I prepared for her anger. I read the books, the blogs. I listened to podcasts. I asked questions. I had hard conversations. I was always there, even when I wanted to just disappear because, God, it’s hard. I removed people from my life who couldn’t or wouldn’t make room in their heads or hearts for what our version of the mother-daughter relationship looked like. I fought hard for us.
But nothing prepared me for her anger.
To go from being the “good” birth mother to the “bad” birth mother is a really weird feeling. To have poured my whole self into doing this The Best Way Possible only to realize that it didn’t matter, that it was ruined before it began, feels like a punch to the gut. To know I caused this—and there’s so much weight in that little word, this—simply because I chose—again, more weight, chose—relinquishment, is almost too much to carry.
I’ll admit it: I prided myself in being a Good Birth Mom. I did all the right things. I put in the hard work. And for a really, really long time, I could smugly pat myself on the back and say, “See?”
I was open about how open adoption wasn’t a band-aid for pain—for birth mothers. It still sucked on so many levels. I still woke up and went to sleep nearly every day without my daughter under my roof. I had snippets of true joy in which all three of my living children were snuggled under covers in my own home. But the pain always lurked close.
What I couldn’t understand at the time, and what I still can’t speak to fully as it’s not my story, are the many ways we expect open adoption to be a band-aid for adoptees. I prepared myself for her anger, but I still thought, “But I’m here. I’ve always been here. She’ll be mad, but she won’t be as mad as those other adoptees. We’re doing something big and different here. We’re changing the landscape of adoption, of family. We’re different.”

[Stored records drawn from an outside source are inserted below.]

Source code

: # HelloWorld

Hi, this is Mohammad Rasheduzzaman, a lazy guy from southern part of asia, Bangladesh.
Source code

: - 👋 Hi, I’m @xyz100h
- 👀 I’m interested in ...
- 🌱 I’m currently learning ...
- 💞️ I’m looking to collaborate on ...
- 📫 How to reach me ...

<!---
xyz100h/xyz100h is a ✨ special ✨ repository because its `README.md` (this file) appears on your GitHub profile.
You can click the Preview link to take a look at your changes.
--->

We’re not different. I am not different. I am certainly no fucking better than any other birth mother who has stood in my shoes and realized, oh fuck, I did this. I caused this. I made a choice that changed the course of so many peoples’ lives.
I did this.
I did this.
— __ — __ —
It feels like I’m walking out of the hospital, empty handed, all over again.
Like I’m sitting in the bathroom, looking at that pregnancy test, cold tile walls against my face.

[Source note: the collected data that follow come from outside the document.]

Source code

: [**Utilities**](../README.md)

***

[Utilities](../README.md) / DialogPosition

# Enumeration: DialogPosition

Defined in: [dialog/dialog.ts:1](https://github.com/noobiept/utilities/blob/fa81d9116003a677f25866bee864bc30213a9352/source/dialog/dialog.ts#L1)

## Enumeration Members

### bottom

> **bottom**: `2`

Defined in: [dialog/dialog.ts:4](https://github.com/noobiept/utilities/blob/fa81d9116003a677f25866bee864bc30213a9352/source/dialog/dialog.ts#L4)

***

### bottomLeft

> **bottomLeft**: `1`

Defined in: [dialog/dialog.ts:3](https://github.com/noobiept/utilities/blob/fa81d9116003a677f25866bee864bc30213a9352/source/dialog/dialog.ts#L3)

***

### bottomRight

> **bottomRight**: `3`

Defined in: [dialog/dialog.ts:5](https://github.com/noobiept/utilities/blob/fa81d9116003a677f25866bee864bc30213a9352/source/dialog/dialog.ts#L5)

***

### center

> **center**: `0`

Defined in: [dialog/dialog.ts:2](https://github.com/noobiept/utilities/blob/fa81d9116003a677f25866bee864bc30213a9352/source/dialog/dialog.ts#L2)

Like the times I hid my belly from nosy family friends.
Holding his hand when he missed her in the hospital; they wouldn’t let me have her the first night.
Looking at the bear ears on her hood as they wheeled me out of the hospital.
Walking out the door into the cold December air; I wore bibs.
Sobbing as milk dripped from my sore, swollen, rock-hard breasts.
— __ — __ —
I thought leaving the hospital without her was the worst part. Thought that beginning my motherhood without my child in my home couldn’t be matched.
To know I caused her pain, her anger, and thus her ultimate rejection?
I don’t know how—or if—I’ll get through this one.
All I know is that I want her to be okay… and I can’t make that happen for her.